On King Tide Day, occurring between Oct. 8 and Oct. 9, ocean tides will rise the highest out of the year — with Miami Beach waters rising the highest in 50 years this time around.
And on Thursday, Oct. 9, Eyes on the Rise, a project ran by Dr. Gutsche and his SJMC colleagues, will host a day activities in relation to on sea level rise and climate change.
Eyes on the Rise is a project funded by a Challenge Fund for Innovation in Journalism Education, which provided a $35,000 grant to Dr. Gutsche, Kate MacMillin, Susan Jacobson and Juliet Pinto.
Partnering with the CLEO Institute, this group of professors will educate and raise awareness to South Florida communities on the consequences of rising seas.
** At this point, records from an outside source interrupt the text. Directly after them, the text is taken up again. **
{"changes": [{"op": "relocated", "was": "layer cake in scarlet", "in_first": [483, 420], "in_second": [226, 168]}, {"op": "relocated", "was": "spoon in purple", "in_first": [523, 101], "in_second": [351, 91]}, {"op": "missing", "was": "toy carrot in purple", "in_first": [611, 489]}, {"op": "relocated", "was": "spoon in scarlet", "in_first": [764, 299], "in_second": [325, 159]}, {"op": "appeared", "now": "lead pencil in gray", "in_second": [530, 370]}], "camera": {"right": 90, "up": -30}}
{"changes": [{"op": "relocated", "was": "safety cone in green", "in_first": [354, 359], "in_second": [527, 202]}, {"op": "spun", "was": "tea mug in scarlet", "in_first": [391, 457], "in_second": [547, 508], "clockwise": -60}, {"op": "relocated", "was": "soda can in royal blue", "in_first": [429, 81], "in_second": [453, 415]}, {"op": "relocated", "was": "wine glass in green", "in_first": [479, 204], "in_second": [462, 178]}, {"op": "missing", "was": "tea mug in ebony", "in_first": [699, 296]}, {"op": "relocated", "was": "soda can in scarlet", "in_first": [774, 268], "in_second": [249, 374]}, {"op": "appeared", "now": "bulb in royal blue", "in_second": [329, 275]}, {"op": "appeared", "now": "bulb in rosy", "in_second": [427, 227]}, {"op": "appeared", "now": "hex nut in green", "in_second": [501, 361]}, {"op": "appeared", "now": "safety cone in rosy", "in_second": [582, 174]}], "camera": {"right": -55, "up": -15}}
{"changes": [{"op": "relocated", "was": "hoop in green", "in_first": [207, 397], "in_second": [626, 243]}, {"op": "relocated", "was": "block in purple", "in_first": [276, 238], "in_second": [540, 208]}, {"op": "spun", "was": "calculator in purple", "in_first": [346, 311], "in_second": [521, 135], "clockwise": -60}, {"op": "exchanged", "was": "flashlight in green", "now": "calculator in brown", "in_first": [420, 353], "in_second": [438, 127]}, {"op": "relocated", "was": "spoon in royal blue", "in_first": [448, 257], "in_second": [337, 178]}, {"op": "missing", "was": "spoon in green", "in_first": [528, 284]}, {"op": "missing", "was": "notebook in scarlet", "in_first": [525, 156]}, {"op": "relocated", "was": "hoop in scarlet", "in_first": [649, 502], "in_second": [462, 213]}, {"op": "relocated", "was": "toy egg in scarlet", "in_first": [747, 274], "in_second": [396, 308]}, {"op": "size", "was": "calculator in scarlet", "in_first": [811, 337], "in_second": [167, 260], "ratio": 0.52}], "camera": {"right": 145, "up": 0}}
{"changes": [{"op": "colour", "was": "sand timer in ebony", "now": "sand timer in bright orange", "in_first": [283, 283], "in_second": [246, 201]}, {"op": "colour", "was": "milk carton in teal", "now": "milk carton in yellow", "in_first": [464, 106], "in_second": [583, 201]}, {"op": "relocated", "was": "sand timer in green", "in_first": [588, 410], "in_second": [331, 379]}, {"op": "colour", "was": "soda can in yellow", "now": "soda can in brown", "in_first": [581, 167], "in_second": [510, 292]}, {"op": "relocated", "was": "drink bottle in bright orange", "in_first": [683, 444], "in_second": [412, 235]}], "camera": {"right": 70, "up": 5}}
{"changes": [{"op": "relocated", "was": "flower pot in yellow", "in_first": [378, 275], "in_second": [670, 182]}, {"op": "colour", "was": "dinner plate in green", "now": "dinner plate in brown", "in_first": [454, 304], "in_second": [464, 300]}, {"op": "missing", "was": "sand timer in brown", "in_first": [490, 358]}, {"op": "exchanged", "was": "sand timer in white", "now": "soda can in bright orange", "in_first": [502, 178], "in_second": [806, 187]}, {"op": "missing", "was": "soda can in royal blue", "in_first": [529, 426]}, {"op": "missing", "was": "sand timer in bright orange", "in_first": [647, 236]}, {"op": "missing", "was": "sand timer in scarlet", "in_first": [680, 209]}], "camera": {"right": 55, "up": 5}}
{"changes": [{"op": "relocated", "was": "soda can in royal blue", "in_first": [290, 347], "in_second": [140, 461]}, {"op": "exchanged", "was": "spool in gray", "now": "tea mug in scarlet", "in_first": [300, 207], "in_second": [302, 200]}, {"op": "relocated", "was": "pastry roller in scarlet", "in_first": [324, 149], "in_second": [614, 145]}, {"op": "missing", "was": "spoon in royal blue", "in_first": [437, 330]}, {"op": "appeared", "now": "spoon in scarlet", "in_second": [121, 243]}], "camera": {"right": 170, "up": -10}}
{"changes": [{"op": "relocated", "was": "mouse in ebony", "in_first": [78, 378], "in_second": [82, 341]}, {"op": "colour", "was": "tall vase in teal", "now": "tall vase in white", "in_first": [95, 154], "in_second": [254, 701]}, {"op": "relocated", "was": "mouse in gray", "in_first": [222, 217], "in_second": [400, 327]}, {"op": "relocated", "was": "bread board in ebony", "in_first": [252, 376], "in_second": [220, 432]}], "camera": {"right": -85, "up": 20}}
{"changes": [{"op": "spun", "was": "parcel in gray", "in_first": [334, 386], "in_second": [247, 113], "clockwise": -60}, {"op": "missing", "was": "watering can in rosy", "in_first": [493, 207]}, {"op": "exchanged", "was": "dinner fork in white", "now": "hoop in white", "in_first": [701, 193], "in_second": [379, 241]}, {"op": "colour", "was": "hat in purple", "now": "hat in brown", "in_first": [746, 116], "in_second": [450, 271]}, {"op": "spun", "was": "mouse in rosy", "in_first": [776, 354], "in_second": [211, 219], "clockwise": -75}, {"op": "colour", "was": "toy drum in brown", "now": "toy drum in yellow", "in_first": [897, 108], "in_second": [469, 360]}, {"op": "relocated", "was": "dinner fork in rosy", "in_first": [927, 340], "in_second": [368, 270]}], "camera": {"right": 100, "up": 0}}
Community members and about 50 Maritime and Science Technology Academy students will also partake in the project.
“Students of FIU and MAST at FIU are coming on board with this event because, quite frankly, they are going to have to deal with the problems of tomorrow, says Matthew Welker, principle of MAST Academy.
For both FIU and MAST Academy faculty involved with the King Tide Day project, participation is not considered a small task.
Participants will measure water quality, depth of potential floods and other features characterized on King Tide Day, using sensors provided by the CLEO Institute.
“We want them to be acutely aware of these concerns so that they could use their energy, their enthusiasm and their intellect to think about, and perhaps create solutions for problems that we don’t even understand yet,” says Welker.
Hear more of Dr. Welker had to say
It is this gathering and communicating of scientific information by everyday people that Eyes on the Rise wanted to achieve through the community-oriented project.
“It’s getting a lot more citizen scientists out into the environment instead of just having the one expert hydrologist,” says Dr. Gutsche.
“It’s educating all of us about ways that we can participate in creating open source data relating to science, and how journalists then can take that information from multiple sources and put it into some sort of usable narrative,” he said.